The city of Naples offers some advantages for studying the southern population, since it is the port at which the stream of emigration from the small towns and farming districts of the interior reaches the sea. The exportation of labourers to America is one of the chief businesses of that city. It was at Naples, then, that I gained my earliest first-hand acquaintance with the Italians of the south.
I think the thing that impressed me most about Naples was the contrast between the splendour of its natural surroundings, the elegance and solidity of its buildings, and the dirt, disorder, and squalor in which the masses of the people live. It was early morning when I arrived in the city for the first time. The sun, which was just rising over the black mass of Vesuvius, flooded the whole city and the surrounding country with the most enchanting light. In this soft light the gray and white masses of the city buildings, piled against the projecting hillside to the right and stretching away along the curving shores to the left, made a picture which I shall never forget.

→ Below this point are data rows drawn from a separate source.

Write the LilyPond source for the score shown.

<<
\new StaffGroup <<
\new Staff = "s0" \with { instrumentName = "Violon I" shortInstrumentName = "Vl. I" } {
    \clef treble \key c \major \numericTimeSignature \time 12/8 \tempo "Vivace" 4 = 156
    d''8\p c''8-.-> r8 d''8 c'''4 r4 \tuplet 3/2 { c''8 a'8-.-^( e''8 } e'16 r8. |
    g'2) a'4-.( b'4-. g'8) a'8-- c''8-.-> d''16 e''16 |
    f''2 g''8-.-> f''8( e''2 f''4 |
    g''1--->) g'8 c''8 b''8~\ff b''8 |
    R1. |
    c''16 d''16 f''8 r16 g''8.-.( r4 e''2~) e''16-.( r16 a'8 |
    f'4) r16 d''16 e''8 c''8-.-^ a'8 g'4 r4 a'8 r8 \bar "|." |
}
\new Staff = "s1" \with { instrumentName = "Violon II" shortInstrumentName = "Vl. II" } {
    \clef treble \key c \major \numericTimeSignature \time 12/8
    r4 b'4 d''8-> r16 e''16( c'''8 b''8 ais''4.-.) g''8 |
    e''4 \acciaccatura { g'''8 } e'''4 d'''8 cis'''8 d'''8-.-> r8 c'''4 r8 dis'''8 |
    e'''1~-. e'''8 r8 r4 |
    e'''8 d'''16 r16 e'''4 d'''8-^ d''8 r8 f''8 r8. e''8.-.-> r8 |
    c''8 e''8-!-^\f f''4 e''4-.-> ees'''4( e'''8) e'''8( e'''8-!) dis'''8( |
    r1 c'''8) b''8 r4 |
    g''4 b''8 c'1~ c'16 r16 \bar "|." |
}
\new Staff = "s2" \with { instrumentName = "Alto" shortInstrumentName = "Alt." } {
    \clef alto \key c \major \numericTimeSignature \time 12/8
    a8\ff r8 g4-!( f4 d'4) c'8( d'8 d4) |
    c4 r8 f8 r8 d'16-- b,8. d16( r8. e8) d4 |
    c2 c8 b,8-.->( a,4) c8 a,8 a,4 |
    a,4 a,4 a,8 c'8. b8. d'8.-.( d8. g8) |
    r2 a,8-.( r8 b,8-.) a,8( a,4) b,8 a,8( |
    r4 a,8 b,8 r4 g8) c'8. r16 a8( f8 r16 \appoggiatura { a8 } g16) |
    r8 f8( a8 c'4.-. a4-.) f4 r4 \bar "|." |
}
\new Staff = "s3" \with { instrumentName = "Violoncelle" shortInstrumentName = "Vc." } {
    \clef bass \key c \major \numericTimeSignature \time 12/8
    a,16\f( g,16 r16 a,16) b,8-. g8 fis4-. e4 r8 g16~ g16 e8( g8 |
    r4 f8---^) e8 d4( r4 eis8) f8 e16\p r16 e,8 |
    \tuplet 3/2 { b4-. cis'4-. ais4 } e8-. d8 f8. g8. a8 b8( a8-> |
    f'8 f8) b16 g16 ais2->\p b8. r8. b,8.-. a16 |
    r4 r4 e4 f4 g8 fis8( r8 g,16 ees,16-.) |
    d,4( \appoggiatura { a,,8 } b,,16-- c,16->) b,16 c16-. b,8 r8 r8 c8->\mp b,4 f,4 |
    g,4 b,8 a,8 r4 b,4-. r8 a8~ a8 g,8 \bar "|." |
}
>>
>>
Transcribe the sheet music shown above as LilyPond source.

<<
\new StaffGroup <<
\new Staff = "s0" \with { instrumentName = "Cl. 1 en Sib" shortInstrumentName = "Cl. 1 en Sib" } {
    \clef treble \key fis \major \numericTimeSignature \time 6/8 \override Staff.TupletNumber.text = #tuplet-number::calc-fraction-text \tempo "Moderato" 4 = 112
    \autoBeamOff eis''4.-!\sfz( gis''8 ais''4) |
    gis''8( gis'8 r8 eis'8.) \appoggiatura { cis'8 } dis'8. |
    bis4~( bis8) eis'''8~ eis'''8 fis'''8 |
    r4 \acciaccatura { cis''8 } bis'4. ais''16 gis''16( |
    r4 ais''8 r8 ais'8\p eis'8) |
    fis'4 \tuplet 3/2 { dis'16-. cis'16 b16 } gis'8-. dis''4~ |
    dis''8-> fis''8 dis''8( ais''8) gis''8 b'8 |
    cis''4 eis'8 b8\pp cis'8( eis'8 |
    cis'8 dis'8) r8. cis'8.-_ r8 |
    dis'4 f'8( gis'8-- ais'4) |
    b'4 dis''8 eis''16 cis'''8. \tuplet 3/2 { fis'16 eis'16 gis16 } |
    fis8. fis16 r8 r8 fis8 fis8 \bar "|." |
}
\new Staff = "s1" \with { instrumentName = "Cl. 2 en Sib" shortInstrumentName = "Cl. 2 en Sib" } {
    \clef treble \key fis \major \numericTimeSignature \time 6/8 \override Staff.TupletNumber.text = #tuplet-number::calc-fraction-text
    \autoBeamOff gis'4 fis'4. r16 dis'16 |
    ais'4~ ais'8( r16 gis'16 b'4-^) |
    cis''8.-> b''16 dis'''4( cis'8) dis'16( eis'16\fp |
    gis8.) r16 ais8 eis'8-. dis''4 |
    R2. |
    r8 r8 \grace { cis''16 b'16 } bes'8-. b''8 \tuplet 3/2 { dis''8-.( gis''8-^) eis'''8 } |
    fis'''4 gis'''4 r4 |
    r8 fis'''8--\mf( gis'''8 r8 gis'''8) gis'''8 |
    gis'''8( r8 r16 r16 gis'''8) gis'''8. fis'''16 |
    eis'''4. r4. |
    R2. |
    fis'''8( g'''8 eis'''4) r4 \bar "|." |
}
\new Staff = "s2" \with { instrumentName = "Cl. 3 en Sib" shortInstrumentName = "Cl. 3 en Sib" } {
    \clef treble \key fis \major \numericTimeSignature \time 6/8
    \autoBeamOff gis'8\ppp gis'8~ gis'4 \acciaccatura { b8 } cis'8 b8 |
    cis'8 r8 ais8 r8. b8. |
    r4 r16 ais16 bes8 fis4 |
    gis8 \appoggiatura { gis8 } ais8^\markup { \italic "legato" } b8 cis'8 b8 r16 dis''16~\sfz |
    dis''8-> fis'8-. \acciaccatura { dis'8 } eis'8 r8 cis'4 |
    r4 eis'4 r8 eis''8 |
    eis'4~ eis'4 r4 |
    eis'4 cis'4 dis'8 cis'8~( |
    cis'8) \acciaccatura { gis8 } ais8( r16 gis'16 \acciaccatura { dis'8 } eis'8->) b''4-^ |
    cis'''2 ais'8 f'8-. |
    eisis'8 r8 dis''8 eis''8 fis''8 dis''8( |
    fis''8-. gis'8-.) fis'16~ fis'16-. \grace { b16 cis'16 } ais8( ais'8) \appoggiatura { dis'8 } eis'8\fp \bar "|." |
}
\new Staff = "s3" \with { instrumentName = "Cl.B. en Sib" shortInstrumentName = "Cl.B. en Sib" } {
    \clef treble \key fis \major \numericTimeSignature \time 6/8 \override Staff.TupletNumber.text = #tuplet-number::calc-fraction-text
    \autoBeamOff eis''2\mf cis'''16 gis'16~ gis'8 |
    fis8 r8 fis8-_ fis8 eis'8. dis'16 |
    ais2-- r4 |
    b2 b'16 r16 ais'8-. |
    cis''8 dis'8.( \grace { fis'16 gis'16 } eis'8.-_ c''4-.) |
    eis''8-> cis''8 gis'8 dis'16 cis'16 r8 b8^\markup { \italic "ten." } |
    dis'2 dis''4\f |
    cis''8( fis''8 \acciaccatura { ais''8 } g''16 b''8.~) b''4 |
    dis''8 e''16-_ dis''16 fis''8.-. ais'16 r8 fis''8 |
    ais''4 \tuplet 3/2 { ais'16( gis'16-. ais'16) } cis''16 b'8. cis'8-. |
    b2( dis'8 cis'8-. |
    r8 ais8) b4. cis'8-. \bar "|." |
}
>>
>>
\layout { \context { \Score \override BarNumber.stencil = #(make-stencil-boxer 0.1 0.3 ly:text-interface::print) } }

Some of this sunshine seemed to have got into the veins of the people, too, for I never saw anywhere so much sparkle and colour, so much life and movement, as I did among the people who throng the narrow streets of Naples. I never heard before so many curious human noises or saw such vivid and expressive gestures. On the other hand, I never saw anywhere before so many beggars, so many barefooted men, so many people waiting at the station and around the streets to pick up a casual job. It seemed to me that there were at least six porters to every passenger who got off the train, and these porters were evidently well organized, for I had the experience of seeing myself and my effects calmly parcelled out among half a dozen of them, every one of whom demanded, of course, a separate fee for his services.
My experience in Europe leads me to conclude that the number of casual labourers, hucksters, vagabonds, and hunters of odd jobs one meets in a city is a pretty good index of the condition of the masses of the people. By this measure I think that I should have been able to say at the outset that there was in Naples a larger class living in the dirt, degradation, and ignorance at the bottom of society than in any other city I visited in Europe. I make this statement even though cities like Catania and Palermo, in Sicily, which are surrounded by an agricultural population just as wretched, are little, if any, better than Naples in this respect.